True, but the fink was the small business owner. And nobody I ever heard of
in the IWW was a raging pacifist. Also, the IWW did not really consider
'white collar' workers as workers. They pretty much had an "industrial
labor = working class" direction (and not without some justification in
those days.)
> just because much of production has turned
> into production of information this does not mean that
> the size of the working class has decreased,
Never said it did. I think it has increased with a different class
composition in the process of formation. As a computer worker, I am not
interested in being duped into being a 'professional' because I do not have
grease under my fingernails.
> in fact
> the work of a low income working class person is more
> than ever like that of a professor or journalist or
> some other kind of intellectual laborer... it's
> socialized labor to use a term from negri
I don;t agree with Negri's idea of socialized labor. I think it destroys
the notion of heterogeneity in the working class, reducing all labor into
one mish-mash.
> eldridge cleaver argued that the lumpenproletariat
> were the most radical element of the proletariat,
Eldridge Cleaver also argued that raping white women was a revolutionary
act. Cleaver (Eldridge, not Harry) had a lot of ideas, almost all of which
were formed by a virulant and often not terribly radical Black Nationalist
perspective. I am not even sure I accept the idea of a lumpenproletariat, a
much more dubious notion than 'petty bourgeoisie/middle class'.
Lumpenproletariat is a 'Marxisante' term (particularly popular among Maoists
who decided the working class was counterrevolutionary) for underclass, an
argument which splits the working class along money and racial lines in
practice. I would think someone opposed to a middle class would be
extremely hostile to a notion like lumpenproletariat.
> certainly a lawyer is not going to be as into
> revolution as a street beggar who struggles to make it
> past each meal, but i refuse to believe that
> professors, doctors, lawyers are all part of the
> ruling class or at least working only in the interest
> of the ruling class,
As you say below, how people come to revolutionary ideas is not always a
simple product of class. Most lawyers are NOT capitalists, nor are doctors
and professors, for all but a tiny, tiny few. Most of them do work in the
interest of capital, however. In fact, with the changes in labor law and
immigration law (two big Left Lawyer hang-outs), these lawyers are rapidly
disappearing.
>some of them are working class
> people. it depends on their salaries, if they've
> invested in the stock market, what they own, or what
> kind of work in particular they do.
Salary? Investments? That is a slim basis for a capitalist. Lots of
workers have investments and even own buildings as landlords or small
businesses. I think this is a less than helpful line of thought to take
because the small business owner who pays $6 an hour for back-breaking work
and who skips checks and does other dirt is actually worse to work for, even
though they may not even make as much as a skilled worker, say in the
building trades or computers, who owns stock and drives a really nice car (I
know truck drivers for Pepsi who own Lexus's). The pure petty proprietor is
no capitalist, but they aren;t a worker either. These fringes (workers who
own a small side business, for example) make a good case for the notion of a
middle layer, rather than a distinct middle class, but I think it is a very,
very thin layer.

## [Record excerpts]
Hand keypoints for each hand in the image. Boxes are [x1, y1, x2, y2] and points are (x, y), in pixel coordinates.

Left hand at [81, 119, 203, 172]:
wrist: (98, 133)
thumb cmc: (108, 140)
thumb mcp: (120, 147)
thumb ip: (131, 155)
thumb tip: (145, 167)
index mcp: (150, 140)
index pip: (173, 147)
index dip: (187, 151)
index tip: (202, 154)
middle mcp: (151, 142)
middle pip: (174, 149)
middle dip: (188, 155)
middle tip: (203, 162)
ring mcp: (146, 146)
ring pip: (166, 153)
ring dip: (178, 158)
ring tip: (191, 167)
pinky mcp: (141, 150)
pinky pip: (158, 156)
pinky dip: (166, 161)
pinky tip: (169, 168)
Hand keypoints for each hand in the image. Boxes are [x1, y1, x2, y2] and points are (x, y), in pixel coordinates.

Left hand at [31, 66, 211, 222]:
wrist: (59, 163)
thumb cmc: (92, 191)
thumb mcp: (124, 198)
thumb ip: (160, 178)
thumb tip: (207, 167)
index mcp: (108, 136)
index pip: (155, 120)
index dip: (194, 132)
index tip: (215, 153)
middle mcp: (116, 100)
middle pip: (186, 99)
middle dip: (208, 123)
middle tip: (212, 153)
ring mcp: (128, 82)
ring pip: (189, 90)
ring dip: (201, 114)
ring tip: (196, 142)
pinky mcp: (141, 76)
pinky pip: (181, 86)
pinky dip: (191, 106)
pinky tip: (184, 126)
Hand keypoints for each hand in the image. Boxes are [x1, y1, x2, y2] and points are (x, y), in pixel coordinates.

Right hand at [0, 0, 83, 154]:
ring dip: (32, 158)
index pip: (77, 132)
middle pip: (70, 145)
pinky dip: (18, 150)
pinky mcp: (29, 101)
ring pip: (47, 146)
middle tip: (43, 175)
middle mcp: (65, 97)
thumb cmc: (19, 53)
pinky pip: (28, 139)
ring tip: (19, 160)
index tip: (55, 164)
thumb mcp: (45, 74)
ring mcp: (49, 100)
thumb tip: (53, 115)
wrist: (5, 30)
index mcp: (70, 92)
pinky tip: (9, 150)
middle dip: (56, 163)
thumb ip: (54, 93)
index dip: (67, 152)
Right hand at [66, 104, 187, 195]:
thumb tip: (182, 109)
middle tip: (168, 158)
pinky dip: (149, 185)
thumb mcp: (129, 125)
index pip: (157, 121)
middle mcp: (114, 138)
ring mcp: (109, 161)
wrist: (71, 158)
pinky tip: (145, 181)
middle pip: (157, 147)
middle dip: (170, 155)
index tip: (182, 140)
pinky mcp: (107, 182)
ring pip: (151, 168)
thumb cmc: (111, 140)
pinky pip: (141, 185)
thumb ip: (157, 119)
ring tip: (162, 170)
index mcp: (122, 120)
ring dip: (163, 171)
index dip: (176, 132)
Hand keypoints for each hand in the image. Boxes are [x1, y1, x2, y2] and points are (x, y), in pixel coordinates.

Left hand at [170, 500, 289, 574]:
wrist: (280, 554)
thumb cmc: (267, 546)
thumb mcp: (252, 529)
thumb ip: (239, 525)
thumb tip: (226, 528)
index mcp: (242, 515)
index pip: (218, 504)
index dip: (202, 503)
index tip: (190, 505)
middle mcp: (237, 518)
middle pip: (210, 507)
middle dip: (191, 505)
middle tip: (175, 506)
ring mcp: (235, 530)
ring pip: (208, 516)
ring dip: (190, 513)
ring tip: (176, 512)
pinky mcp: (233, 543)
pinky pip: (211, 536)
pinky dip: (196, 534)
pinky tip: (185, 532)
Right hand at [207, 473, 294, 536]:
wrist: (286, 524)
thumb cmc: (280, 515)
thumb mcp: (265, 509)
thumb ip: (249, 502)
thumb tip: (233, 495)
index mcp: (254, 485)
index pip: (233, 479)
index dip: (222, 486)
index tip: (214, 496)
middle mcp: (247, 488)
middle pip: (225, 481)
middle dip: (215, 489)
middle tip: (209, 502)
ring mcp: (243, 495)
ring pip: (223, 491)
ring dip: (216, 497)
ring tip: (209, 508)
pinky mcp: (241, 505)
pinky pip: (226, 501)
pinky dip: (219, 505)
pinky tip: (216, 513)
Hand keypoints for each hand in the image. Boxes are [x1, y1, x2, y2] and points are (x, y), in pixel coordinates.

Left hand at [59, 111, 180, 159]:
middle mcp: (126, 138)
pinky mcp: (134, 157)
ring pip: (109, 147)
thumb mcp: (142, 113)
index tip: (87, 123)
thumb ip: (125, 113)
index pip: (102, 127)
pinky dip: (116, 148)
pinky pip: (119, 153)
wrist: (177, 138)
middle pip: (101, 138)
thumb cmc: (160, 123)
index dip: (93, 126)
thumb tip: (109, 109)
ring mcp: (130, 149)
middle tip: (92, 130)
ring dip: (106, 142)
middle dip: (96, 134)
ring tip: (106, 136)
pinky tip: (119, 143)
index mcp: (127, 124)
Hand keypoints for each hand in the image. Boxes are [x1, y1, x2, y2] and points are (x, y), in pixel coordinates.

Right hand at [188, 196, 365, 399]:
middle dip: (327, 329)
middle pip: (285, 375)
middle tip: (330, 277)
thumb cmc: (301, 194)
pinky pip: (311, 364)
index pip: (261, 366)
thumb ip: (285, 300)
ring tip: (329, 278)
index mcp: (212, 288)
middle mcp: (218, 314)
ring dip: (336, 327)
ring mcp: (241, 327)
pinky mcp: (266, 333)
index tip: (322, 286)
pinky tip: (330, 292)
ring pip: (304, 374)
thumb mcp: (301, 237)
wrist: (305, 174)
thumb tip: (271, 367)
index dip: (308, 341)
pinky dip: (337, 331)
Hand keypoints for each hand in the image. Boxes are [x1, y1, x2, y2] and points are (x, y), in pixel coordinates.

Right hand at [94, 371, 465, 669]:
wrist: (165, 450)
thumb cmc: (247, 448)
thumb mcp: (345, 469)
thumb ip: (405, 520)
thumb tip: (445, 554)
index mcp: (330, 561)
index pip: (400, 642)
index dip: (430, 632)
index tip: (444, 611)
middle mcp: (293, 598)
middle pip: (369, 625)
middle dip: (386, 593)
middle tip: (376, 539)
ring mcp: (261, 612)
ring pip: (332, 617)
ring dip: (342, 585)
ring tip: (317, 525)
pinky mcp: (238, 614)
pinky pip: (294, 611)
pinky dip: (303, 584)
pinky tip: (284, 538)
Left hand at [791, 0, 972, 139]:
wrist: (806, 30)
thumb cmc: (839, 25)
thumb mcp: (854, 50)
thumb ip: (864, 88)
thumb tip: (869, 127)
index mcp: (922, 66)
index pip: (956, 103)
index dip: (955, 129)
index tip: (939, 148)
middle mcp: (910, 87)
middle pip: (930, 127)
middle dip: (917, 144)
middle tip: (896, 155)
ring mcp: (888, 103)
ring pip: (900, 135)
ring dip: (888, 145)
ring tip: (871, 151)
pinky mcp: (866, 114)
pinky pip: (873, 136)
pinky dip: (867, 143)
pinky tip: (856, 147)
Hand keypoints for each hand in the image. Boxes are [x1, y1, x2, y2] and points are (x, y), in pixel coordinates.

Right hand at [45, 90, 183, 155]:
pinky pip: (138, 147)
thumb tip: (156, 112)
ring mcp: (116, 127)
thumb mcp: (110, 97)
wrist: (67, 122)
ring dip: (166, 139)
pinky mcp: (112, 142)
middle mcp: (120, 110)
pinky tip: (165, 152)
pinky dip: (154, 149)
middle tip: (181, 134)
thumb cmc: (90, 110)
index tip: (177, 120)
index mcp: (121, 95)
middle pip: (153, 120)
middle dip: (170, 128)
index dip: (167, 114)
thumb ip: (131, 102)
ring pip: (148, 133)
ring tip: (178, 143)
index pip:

## [Work request 1]
In the post about class and the IWW, who does the writer say they know that own Lexus cars?
## [Work request 2]
Continue the post about class and the IWW from the point where it stops.

## [Response area 1]
Truck drivers for Pepsi.

## [Response area 2]
> A labor lawyer
> most likely won't be a fascist and a doctor working in
> a low income section of new york city most likely
> won't be a right winger either; doctors in maine have
> been fighting for price controls on prescription drugs
> recently to give one example...
True, true. But a labor lawyer still mediates the relation between capital
and labor. Sometimes they are great people who hate capital, but many times
they are more laywer than labor. In fact, in a certain sense, the trade
union bureaucrat is a kind of labor lawyer, negotiating around contract law
and contract-based grievances. They also happen to be some of the worst
enemies of class struggle and defenders of the most thorough-going class
collaboration. As I think you are saying, the relationship is complicated,
slippery and ultimately not one that fits a neat definition.
> lists such as this
> exist to rethink what class composition means in
> today's capitalism, the professionals of marx's time
> are not the professionals of today. with more people
> getting degrees than ever all professions are being
> reconfigured...
I think my point is exactly that: the middle class of today is radically
different from the middle class of days gone by. It is a product of capital
constantly responding to the class struggle and its need to produce profit.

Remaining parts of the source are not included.